Referees – all rating systems need to be overlooked by referees. The received view seems to be that they need to be independent and impartial, and the question is raised whether private companies such as Google can function as such trustworthy and impartial referees (ch. 3). An important problem with regards to this is who “guards the guards?”. In ch. 3, John Henry Clippinger argues that this problem, which “has been the Achilles heel of human institutions since times immemorial” (Location 1046, p. 33) can be overcome in online reputation systems. The key, he argues, is transparency:

In situations in which both activities and their associated reputation systems become fully digital, they can in principle be made fully transparent and auditable. Hence the activities of interested parties to subvert or game policies or reputation metrics can themselves be monitored, flagged, and defended against.

Reporting bias (ch. 1) – e.g., that people refrain from giving negative votes for fear of retaliation. Obviously this is more likely to happen in systems where it is publically visible how you have voted. Another form of reporting bias is due to a certain good or service only being consumed by fans, who tend to give high ratings.

Reputation systems vs recommendation systems. This is a simple terminological distinction: reputation systems are ratings of people, recommendations systems are ratings of goods and services. I use “rating systems” as a general term covering both reputation and recommendation system.

Undersupply of reputational information; i.e. that people don’t rate as much as is socially optimal. This is also a concept mentioned by several authors, but in most detail in ch. 5 (Location 1520, p. 57):

Much reputational information starts out as non-public (i.e. “private”) information in the form of a customer’s subjective impressions about his or her interactions with a vendor. To the extent that this information remains private, it does not help other consumers make marketplace decisions. These collective mental impressions represent a vital but potentially underutilized social resource.

The fact that private information remains locked in consumers’ head could represent a marketplace failure. If the social benefit from making reputational information public exceeds the private benefit, public reputational information will be undersupplied.

Personally I think this is a massively underappreciated problem. People get countless such subjective impressions every day. At present we harvest but a tiny portion of these subjective impressions, or judgments, as a community. If the authors’ vision is to stand a chance of getting realized, we need to make people share these judgements to a much greater extent than they do today. (It goes without saying that we also need to distinguish the reliable ones from the unreliable ones).

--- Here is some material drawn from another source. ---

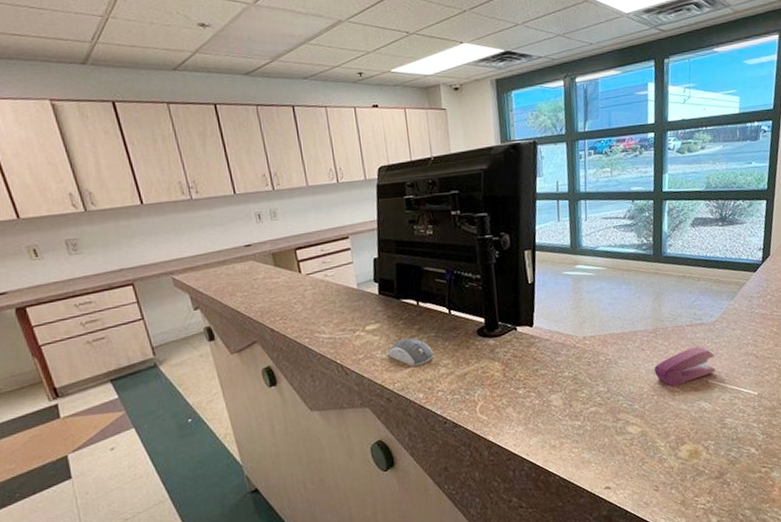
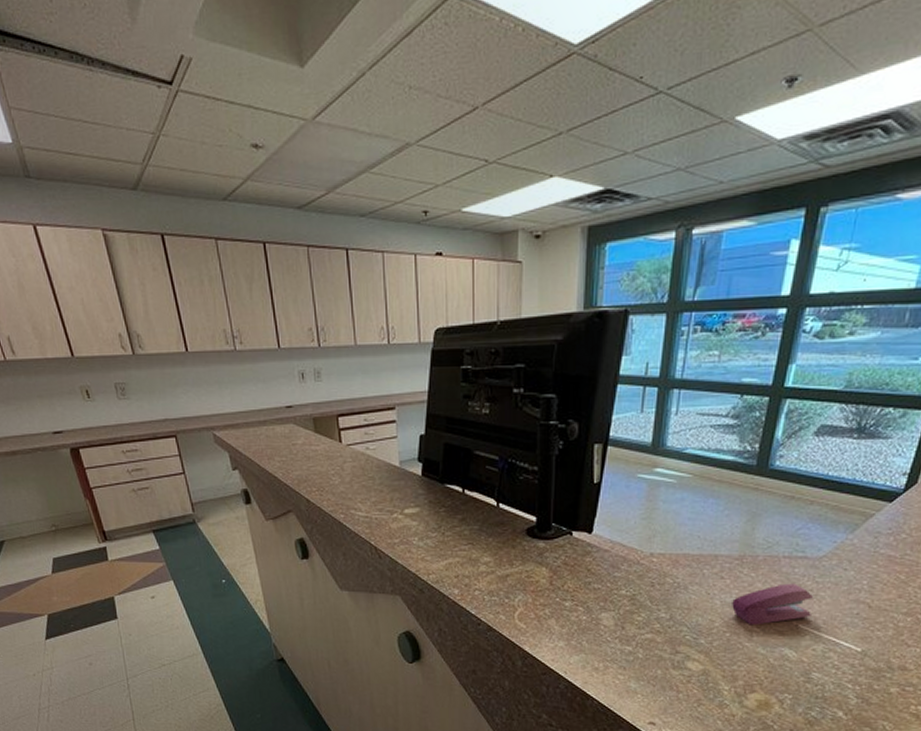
computer mouse: present [388,338,434,367] -> none [425,528,475,559]

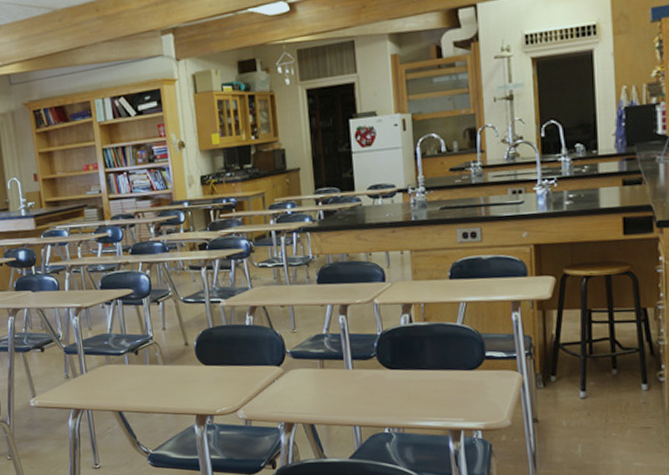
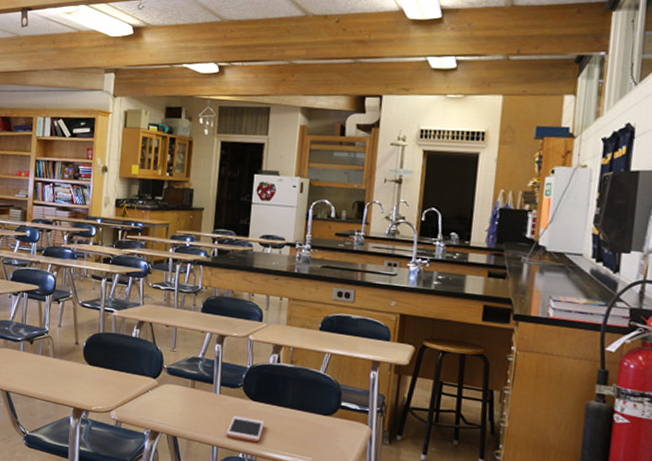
cell phone: none [366,388,407,414] -> present [226,415,265,443]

Universal vs. constrained (or contextual) reputation systems. (ch. 17) The former are a function of your behavior across all contexts, and influences your reputation in all contexts, whereas the latter are rather constrained to a particular context (say selling and buying stuff on eBay).

Untruthful reporting (ch. 1). This can happen either because raters try to game the system (e.g., in order to benefit themselves, their restaurant, or what not) or because of vandalism/trolling. Taking a leaf out of Bryan Caplan’s “The Myth of the Rational Voter”, I’d like to add that even people who are neither gaming or trolling typically spend less time and effort giving accurate ratings for others’ benefit than they do when they make decisions that influence their own pockets. Presumably this will decrease the level of accuracy of their ratings.